_Work task_
Only a number is wanted here: how many lines in the entries below contain the word "Форт".

(Data excerpts)
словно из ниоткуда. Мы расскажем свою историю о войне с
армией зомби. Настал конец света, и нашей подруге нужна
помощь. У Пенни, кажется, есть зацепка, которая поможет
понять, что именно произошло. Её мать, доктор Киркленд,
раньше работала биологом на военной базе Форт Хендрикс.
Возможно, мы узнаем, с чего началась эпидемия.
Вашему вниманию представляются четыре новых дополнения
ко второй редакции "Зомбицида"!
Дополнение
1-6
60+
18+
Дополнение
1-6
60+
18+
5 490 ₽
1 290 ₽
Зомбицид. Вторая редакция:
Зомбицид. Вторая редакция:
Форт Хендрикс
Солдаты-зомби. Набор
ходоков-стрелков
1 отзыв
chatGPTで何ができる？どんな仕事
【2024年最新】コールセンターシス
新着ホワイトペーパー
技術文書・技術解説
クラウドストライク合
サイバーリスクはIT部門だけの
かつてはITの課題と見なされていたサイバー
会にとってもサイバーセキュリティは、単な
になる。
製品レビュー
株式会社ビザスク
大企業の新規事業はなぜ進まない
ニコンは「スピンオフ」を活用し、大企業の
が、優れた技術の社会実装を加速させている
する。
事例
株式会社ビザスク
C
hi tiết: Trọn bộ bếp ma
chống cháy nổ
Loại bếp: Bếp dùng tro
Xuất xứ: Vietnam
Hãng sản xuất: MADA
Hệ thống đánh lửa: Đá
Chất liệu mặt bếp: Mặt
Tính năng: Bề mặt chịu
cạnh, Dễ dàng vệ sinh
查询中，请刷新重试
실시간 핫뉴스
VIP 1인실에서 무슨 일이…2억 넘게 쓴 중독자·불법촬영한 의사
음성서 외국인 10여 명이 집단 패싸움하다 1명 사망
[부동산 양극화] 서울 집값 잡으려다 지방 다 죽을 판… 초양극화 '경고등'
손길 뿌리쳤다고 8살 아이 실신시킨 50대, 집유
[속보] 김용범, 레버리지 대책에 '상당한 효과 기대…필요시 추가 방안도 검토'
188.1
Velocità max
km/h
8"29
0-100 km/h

_Answer space_
2